Exercise — From the records below, set down exactly the lines starting with the line that contains "X85979000Y-169741850D03*" and going on through the line that contains "X85409999Y-117961001D03*". Nothing else is wanted.

Dataset items:
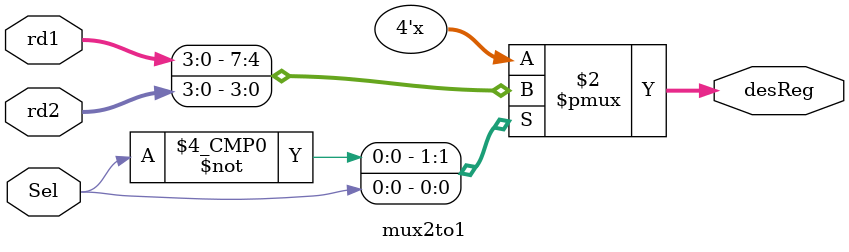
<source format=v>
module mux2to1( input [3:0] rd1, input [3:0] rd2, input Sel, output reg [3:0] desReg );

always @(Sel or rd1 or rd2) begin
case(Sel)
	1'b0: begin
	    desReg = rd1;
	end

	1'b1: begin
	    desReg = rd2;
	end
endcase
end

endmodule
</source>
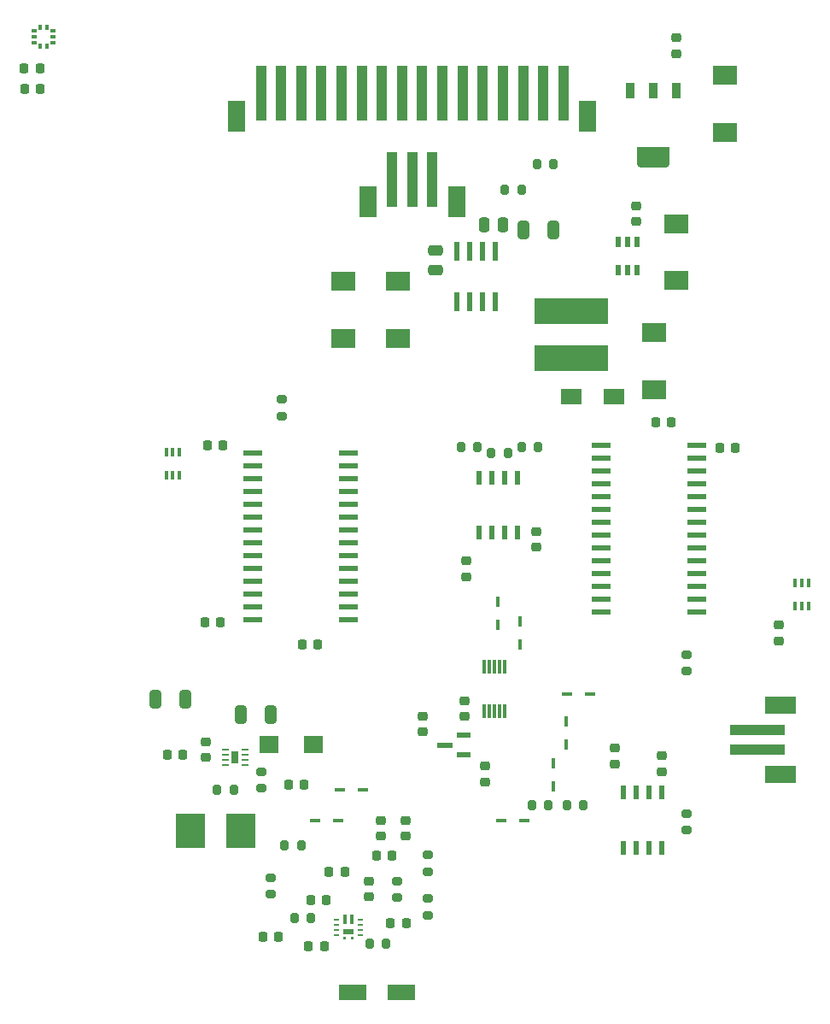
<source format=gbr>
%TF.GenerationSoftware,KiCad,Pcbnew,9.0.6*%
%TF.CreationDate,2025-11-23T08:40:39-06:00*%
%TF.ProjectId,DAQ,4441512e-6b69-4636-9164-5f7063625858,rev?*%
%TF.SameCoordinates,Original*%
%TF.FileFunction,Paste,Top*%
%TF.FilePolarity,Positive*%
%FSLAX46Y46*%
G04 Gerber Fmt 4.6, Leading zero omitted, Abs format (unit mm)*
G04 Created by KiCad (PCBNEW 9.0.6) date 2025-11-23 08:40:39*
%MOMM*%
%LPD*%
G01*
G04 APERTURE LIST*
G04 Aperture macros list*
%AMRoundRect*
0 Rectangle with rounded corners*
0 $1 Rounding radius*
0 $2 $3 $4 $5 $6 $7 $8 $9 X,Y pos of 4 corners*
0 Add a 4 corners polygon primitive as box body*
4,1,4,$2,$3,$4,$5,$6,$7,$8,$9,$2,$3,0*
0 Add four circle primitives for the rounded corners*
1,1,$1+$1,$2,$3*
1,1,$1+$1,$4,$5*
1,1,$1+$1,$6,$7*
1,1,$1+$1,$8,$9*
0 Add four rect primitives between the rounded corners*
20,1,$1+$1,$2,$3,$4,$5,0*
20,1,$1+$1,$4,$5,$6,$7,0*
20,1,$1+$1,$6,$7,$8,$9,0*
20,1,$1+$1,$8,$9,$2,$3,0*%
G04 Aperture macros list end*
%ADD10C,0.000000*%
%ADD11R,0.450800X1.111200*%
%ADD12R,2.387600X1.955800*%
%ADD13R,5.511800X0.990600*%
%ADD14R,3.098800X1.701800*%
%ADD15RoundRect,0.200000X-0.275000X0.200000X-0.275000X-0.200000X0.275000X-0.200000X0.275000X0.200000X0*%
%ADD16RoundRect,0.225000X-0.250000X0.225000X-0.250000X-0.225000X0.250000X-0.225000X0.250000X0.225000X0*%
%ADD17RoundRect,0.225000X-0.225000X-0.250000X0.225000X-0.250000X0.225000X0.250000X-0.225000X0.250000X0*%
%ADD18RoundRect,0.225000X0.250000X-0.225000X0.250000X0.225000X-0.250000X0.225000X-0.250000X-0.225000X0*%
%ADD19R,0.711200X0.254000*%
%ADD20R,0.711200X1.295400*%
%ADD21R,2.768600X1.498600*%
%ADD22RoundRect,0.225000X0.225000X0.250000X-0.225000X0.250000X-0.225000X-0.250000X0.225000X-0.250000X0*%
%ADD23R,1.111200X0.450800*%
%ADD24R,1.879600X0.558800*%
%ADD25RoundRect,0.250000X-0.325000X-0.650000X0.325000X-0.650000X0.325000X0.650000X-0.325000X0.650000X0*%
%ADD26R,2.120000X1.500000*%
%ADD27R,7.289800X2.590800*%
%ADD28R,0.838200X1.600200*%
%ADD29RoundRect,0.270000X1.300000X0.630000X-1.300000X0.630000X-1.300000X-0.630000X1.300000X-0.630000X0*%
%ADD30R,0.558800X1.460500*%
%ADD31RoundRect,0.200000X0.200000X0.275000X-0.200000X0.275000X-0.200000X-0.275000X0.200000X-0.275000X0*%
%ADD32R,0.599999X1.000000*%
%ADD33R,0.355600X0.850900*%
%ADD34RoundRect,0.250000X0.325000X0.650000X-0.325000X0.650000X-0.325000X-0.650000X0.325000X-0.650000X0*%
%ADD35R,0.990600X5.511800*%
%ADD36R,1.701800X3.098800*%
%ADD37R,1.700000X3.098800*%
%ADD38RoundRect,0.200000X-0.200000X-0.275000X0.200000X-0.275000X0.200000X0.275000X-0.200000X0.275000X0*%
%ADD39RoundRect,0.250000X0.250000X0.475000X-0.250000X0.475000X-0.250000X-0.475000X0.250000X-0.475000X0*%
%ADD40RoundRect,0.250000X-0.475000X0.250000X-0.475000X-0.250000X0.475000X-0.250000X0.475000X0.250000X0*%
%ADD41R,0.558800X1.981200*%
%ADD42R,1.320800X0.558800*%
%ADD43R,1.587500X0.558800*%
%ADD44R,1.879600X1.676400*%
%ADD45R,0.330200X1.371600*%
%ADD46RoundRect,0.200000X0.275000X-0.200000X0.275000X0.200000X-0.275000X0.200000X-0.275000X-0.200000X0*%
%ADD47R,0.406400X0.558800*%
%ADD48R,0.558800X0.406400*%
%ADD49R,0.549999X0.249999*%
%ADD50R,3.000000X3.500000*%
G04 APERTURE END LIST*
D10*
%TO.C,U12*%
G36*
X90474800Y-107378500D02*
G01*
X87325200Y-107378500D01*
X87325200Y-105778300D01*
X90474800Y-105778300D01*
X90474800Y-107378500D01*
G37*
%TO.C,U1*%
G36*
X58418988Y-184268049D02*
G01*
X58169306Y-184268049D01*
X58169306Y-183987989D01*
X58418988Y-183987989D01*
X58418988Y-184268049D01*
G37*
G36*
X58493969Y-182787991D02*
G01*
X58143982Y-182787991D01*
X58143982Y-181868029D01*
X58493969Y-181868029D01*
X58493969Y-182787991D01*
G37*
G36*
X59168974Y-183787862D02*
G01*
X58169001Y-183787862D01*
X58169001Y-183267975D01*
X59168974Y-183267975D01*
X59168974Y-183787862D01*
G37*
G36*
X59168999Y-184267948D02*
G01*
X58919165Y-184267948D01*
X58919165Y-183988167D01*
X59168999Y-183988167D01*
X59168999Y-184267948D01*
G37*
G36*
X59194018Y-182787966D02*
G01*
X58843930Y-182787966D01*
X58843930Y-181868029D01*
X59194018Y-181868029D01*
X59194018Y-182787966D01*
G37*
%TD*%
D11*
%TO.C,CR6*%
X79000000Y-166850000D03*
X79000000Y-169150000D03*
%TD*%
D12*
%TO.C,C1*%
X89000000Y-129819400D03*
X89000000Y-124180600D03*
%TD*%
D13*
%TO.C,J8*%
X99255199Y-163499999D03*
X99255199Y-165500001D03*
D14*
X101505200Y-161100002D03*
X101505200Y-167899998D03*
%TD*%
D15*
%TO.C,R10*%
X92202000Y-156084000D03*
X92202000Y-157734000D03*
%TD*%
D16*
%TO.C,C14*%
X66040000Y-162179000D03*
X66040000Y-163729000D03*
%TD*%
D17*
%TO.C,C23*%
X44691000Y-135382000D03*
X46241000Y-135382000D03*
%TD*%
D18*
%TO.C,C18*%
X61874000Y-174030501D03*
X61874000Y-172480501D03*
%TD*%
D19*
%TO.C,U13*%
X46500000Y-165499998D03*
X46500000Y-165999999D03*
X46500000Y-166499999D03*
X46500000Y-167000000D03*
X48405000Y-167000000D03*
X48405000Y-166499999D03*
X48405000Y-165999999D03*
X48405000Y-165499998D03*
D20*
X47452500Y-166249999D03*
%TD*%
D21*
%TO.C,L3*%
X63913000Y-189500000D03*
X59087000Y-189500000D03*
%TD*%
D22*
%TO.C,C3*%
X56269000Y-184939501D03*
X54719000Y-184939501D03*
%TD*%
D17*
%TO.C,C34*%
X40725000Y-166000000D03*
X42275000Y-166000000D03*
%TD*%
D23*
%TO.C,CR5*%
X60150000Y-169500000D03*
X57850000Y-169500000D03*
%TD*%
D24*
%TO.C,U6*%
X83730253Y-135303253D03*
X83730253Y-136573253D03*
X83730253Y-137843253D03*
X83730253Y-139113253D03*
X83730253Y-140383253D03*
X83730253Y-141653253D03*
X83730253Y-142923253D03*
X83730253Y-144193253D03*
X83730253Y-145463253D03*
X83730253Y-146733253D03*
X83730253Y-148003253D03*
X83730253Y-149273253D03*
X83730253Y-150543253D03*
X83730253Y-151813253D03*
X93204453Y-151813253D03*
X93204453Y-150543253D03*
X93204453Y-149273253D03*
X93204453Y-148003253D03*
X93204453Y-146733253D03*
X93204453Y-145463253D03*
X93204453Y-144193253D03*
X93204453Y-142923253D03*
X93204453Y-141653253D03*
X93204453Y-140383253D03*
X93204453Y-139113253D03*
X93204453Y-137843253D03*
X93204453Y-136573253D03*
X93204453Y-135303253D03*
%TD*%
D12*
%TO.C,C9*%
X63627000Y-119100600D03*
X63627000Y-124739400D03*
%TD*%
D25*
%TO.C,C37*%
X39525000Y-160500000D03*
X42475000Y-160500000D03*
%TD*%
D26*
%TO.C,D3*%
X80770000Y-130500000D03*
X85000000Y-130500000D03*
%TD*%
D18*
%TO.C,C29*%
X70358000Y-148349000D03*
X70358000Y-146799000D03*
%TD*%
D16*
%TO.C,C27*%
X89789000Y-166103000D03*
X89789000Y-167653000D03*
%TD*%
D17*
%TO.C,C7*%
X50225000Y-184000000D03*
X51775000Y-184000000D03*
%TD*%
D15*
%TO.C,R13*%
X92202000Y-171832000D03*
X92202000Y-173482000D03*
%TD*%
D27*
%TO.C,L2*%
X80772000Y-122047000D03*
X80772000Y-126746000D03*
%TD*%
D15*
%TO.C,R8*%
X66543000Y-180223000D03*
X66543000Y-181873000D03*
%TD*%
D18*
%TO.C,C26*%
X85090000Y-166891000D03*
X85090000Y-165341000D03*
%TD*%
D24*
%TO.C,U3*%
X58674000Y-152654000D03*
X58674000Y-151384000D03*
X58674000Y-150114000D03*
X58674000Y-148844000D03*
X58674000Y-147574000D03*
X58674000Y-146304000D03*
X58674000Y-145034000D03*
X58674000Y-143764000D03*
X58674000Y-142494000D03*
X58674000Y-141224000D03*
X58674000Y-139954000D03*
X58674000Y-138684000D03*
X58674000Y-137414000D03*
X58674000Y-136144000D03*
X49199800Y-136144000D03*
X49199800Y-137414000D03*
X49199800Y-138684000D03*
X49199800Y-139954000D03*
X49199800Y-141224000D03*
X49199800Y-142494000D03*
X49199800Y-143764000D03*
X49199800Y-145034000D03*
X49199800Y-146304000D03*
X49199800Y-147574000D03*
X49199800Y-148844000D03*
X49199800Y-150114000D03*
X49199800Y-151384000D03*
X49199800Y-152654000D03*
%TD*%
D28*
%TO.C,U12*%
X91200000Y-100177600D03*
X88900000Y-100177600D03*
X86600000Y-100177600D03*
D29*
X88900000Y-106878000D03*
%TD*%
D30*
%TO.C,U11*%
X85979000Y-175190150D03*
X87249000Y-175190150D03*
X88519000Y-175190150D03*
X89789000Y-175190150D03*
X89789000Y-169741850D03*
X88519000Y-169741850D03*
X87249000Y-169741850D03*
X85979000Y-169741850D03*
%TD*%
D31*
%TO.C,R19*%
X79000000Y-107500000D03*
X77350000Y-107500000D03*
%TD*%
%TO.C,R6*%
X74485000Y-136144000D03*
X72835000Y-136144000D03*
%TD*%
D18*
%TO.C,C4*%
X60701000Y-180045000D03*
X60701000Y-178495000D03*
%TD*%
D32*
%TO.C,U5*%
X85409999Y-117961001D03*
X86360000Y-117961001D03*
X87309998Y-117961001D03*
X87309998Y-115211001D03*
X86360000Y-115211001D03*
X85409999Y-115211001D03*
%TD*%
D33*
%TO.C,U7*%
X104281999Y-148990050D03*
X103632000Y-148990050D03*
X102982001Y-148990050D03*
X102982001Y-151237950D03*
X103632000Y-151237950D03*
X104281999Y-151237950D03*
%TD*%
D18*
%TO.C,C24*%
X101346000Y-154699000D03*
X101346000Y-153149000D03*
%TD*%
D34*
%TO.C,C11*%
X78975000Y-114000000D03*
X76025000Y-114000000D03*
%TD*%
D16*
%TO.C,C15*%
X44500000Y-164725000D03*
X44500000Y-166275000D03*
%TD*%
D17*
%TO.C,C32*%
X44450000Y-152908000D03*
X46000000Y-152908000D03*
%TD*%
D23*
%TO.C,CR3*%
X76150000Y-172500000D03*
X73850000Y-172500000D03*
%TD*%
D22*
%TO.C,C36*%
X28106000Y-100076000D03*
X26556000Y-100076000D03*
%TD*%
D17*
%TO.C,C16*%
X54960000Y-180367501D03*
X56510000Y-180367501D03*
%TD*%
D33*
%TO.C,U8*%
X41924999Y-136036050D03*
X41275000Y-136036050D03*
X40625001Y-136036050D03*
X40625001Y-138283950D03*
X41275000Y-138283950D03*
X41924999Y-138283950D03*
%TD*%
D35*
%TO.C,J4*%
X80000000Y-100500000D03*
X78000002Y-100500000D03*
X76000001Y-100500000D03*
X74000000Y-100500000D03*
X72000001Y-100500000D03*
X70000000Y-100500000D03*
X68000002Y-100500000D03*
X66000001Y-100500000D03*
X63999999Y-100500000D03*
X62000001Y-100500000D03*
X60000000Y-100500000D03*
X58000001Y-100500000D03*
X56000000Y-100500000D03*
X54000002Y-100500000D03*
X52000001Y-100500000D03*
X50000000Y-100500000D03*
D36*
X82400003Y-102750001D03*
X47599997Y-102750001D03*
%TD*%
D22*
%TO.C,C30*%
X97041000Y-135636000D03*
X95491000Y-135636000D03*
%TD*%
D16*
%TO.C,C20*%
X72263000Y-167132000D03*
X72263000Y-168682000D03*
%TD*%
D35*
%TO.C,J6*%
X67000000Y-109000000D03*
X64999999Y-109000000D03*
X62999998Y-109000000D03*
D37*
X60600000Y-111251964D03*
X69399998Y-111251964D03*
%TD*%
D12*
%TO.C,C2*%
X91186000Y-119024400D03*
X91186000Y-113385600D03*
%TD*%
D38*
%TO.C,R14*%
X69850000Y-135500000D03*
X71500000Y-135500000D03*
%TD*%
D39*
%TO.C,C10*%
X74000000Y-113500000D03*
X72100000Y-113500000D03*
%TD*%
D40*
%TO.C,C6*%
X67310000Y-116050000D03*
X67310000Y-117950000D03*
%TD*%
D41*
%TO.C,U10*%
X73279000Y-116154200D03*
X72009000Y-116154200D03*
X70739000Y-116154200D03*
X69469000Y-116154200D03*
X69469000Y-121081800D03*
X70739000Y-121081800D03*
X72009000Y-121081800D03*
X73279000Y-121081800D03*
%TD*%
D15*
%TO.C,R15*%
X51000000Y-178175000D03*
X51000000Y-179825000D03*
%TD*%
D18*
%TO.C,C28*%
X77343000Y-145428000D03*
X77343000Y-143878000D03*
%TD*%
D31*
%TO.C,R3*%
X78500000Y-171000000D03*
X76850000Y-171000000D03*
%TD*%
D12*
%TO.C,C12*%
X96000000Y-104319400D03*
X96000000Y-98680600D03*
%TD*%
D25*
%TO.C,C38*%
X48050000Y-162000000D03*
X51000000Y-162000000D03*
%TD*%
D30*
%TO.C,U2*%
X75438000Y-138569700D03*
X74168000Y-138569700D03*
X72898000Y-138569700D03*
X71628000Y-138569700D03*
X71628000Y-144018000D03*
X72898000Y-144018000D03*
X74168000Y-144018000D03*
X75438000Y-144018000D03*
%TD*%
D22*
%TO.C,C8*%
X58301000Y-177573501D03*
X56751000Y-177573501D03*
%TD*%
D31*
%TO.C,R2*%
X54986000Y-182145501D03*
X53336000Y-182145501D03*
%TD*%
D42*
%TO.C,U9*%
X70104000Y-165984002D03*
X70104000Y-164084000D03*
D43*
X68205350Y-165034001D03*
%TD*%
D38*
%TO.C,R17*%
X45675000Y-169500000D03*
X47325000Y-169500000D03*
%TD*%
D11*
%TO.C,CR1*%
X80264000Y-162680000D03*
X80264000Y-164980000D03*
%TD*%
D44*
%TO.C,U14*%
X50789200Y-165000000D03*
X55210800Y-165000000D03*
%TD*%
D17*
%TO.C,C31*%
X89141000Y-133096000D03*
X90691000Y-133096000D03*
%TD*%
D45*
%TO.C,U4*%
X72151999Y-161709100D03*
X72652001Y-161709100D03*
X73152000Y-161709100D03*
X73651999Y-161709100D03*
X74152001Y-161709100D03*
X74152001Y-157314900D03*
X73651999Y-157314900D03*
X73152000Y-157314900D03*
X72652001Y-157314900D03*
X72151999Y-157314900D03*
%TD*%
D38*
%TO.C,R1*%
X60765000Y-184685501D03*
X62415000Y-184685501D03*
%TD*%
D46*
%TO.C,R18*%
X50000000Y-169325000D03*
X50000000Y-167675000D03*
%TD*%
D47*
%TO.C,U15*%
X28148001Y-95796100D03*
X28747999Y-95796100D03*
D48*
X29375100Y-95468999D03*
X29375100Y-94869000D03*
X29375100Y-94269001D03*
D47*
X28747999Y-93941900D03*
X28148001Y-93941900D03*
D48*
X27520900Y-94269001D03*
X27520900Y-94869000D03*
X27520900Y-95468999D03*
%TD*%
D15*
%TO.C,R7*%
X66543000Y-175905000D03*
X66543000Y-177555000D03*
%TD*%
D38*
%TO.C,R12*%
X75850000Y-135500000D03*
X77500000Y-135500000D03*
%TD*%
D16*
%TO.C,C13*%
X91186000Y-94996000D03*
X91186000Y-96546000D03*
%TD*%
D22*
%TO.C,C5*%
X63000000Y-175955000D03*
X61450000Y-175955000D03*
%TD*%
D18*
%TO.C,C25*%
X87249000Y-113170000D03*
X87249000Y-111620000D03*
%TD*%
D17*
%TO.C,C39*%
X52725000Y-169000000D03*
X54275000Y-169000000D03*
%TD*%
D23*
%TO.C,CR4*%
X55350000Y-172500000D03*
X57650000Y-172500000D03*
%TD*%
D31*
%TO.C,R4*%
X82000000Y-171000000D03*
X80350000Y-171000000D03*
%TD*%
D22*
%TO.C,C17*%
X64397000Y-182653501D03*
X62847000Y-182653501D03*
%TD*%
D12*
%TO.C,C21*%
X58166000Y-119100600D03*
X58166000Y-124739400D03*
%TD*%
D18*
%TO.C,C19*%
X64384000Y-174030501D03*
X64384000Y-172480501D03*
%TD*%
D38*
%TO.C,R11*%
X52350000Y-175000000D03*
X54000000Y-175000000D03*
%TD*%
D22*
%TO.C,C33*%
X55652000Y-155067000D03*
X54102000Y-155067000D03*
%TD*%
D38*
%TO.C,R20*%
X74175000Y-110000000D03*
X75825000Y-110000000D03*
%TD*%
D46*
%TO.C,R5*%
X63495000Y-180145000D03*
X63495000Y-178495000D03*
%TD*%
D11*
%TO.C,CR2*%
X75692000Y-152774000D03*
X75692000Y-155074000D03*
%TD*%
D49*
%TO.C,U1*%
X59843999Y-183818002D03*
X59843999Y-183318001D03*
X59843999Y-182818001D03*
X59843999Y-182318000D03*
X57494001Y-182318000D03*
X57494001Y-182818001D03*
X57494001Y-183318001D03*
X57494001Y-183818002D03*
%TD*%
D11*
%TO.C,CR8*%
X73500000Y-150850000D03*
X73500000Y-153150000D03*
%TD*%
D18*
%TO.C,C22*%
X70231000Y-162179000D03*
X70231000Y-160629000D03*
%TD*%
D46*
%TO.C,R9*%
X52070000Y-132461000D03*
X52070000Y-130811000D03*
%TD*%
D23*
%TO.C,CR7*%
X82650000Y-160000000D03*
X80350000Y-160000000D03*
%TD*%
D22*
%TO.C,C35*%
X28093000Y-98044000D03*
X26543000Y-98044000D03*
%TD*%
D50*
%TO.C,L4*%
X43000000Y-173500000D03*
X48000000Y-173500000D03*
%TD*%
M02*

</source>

Solution to the exercise —
X85979000Y-169741850D03*
%TD*%
D31*
%TO.C,R19*%
X79000000Y-107500000D03*
X77350000Y-107500000D03*
%TD*%
%TO.C,R6*%
X74485000Y-136144000D03*
X72835000Y-136144000D03*
%TD*%
D18*
%TO.C,C4*%
X60701000Y-180045000D03*
X60701000Y-178495000D03*
%TD*%
D32*
%TO.C,U5*%
X85409999Y-117961001D03*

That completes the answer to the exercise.